Der Spiegel erweckt den Eindruck, als ob in firmeninternen Notizen Anweisungen zur „Taktiererei“ im Kartellverfahren geben worden seien. Auch dieser Eindruck ist durch die Tatsachen nicht gedeckt. Vielmehr ist es weltweit in jedem großen Unternehmen üblich - insbesondere bei komplexen und komplizierten Kartellverfahren - einer Vielzahl von Beteiligten im Management im Sinne von Information und Koordination Hilfestellung zu geben. Dies ist insbesondere sinnvoll und erforderlich, wenn nicht alle im Verfahren Beteiligten die gleiche Erfahrung im Umgang mit schwierigen juristischen Verfahren bzw. Einzelproblemen des Fernsehgeschäfts haben können. Einem Unternehmen, das bei einem hochriskanten Geschäft mit ca. 2,5 Mrd. DM Anlaufverlusten in Verbindung mit schwierigsten medien- und kartellrechtlichen Fragen und Verfahren eine entsprechende Koordination des Managements unterläßt, müßte mit Recht mangelnde Professionalität vorgeworfen werden. Solche Arbeitsschritte als Taktiererei zu diskriminieren, entlarvt die Methode, durch Verknüpfung von Einzelzitaten Meinung zu produzieren, wenn die Fakten den Vorwurf nicht belegen.
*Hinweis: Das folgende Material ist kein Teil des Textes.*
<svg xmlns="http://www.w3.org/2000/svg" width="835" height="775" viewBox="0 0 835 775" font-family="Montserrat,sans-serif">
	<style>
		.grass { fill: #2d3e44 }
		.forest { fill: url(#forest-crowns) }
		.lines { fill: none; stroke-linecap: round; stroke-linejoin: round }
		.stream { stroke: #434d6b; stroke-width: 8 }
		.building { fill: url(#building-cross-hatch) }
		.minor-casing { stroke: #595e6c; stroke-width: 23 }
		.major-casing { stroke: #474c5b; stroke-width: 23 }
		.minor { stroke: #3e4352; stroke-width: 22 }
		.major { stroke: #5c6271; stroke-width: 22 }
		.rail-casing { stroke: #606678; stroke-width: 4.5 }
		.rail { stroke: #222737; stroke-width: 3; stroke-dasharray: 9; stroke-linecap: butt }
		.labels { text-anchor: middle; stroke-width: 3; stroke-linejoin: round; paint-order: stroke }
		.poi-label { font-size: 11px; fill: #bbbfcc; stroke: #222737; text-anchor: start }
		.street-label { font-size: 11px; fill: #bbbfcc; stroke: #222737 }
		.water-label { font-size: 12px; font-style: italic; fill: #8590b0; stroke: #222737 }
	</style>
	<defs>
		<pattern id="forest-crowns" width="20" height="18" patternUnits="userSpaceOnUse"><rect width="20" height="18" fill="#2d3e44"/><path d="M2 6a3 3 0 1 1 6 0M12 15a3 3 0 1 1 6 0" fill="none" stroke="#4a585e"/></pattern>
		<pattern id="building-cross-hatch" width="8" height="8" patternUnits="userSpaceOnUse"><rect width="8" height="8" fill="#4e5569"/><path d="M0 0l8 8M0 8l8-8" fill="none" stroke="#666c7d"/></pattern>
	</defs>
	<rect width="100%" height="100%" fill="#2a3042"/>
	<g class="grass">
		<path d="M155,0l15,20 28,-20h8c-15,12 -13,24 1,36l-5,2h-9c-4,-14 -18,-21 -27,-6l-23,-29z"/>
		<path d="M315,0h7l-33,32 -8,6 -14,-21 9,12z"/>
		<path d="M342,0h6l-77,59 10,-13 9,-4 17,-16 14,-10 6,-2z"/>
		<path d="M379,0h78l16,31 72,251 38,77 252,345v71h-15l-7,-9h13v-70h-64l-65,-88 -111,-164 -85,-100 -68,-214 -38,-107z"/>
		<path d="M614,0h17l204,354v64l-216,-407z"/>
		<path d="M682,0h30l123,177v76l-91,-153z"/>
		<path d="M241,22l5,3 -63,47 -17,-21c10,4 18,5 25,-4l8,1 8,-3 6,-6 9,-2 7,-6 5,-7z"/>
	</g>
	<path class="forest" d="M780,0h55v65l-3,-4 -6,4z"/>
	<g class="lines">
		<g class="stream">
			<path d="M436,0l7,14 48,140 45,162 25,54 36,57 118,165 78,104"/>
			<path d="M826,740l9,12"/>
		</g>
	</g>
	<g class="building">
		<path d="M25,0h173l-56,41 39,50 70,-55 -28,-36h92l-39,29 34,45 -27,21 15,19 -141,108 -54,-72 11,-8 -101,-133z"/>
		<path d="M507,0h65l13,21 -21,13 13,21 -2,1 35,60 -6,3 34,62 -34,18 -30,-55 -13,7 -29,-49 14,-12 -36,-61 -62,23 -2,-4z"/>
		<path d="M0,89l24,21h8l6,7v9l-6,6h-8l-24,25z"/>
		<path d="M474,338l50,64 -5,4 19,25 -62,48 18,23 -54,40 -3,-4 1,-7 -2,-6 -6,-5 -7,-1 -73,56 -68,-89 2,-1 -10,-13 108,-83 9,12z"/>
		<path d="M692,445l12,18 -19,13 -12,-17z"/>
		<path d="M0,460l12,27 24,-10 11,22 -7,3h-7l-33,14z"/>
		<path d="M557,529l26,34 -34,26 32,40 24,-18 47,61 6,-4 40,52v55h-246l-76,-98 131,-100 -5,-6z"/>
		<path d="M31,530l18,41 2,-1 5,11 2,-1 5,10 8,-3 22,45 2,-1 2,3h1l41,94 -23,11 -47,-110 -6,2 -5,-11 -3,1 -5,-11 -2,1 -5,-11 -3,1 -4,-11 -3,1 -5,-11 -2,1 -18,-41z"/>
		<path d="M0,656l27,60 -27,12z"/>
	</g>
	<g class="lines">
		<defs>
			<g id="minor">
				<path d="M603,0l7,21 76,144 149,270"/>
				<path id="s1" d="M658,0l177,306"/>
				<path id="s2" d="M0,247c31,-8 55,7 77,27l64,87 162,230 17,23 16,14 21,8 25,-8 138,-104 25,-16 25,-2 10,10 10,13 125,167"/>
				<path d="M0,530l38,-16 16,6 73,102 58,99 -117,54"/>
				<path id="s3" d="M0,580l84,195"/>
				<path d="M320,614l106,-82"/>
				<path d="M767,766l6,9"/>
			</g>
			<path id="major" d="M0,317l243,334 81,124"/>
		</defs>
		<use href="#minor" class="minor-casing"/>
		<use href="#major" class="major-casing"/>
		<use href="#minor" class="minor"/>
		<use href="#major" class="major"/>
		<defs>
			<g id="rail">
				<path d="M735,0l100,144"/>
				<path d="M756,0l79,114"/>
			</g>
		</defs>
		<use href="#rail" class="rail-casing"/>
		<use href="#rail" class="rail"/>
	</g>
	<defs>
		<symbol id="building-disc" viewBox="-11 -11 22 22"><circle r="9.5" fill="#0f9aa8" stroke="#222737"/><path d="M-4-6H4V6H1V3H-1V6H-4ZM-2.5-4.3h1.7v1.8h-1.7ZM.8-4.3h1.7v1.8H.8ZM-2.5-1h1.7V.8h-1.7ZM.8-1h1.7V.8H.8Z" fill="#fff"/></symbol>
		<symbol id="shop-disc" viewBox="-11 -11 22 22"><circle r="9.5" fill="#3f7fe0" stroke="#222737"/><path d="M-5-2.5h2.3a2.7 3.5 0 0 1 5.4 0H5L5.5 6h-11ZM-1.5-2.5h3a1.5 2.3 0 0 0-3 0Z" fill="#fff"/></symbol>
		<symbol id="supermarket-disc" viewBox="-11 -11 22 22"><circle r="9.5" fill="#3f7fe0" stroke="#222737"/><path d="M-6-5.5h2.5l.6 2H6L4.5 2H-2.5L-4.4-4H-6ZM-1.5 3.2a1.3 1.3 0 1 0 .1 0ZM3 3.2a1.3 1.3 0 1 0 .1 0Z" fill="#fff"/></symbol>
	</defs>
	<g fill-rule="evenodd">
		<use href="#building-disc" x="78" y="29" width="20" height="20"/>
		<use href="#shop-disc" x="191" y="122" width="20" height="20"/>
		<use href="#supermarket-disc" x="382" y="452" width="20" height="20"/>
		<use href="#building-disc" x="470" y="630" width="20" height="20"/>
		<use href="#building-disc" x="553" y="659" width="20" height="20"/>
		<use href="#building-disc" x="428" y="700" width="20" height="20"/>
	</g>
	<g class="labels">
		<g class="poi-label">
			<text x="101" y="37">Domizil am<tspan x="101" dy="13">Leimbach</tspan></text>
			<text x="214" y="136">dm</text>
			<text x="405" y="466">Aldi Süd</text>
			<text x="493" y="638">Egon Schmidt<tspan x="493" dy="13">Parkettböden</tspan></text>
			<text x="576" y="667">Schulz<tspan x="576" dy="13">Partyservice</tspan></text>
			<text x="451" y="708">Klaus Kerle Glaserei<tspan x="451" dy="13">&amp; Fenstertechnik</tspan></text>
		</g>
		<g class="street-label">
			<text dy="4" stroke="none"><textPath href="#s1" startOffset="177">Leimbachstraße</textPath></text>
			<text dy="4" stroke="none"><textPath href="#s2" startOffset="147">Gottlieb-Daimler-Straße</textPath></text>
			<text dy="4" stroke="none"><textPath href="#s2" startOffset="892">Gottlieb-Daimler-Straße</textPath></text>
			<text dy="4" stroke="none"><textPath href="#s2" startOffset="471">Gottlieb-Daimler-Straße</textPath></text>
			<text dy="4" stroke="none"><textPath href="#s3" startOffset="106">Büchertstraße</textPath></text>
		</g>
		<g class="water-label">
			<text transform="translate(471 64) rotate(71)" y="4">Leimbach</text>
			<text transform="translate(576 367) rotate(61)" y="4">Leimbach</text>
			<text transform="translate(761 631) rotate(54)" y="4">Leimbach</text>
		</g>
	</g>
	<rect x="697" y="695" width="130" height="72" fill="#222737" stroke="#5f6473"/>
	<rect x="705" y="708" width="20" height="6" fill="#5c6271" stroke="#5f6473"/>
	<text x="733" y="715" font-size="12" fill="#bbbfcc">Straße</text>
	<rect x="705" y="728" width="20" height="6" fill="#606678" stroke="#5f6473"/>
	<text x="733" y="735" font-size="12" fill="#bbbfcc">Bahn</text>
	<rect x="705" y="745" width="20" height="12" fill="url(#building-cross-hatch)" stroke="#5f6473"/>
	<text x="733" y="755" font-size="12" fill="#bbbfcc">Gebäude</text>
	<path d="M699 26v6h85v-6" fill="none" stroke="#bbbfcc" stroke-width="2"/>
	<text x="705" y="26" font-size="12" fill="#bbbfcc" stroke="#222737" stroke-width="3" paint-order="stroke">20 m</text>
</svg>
Der Spiegel erhebt darüber hinaus den schwerwiegenden Vorwurf, Bertelsmann wolle „die Kartellbehörden austricksen“. Hierzu versucht der Spiegel, den Eindruck zu erwecken, die vertraglichen Vereinbarungen zwischen Bertelsmann / CLT-UFA und KirchGruppe seien zeitlich früher „gültig abgeschlossen“ worden, als die Beurkundung am 8.11.1997 ausweise.
Die Behauptung, die Verständigung zwischen Bertelsmann / CLT-UFA und KirchGruppe sei bereits im Juni 1997 abgeschlossen worden, ist unzutreffend. Zu diesem Zeitpunkt lag lediglich das Konzept einer solchen Verständigung vor, das in den folgenden Wochen und Monaten in Vertragsverhandlungen modifiziert wurde. Bis Anfang November 1997 wurden diese Verhandlungen zwischen Bertelsmann / CLT-UFA und KirchGruppe fortgeführt, wurden erhebliche inhaltliche Veränderungen gegenüber den zunächst ins Auge gefaßten Regelungen vorgenommen und die Verträge dann am 8.11.1997 notariell beurkundet. Bis zuletzt stand bei dem Ringen um den Vertragsinhalt auch die Möglichkeit im Raum, daß die Verständigung zwischen beiden Unternehmensgruppen noch scheitert.

Der EU-Kommission sind diese Zusammenhänge bekannt. Die Eckpunkte der Verständigung sind von den beteiligten Unternehmen noch im Juni 1997 publiziert und auch der EU-Kommission mitgeteilt worden. Der Entwurf der Verständigung (in der Fassung vom Juni 1997) ist der EU-Kommission im Rahmen der kartellrechtlichen Anmeldung vorgelegt worden. Die notariell beurkundeten Verträge sind der EU-Kommission unverzüglich nach Abschluß zugeleitet worden. Die inhaltlichen Abweichungen zwischen Entwurfs- und beurkundeter Fassung sind der EU-Kommission bekannt.

Die Berichterstattung des Spiegel ist auch in dem Punkt falsch.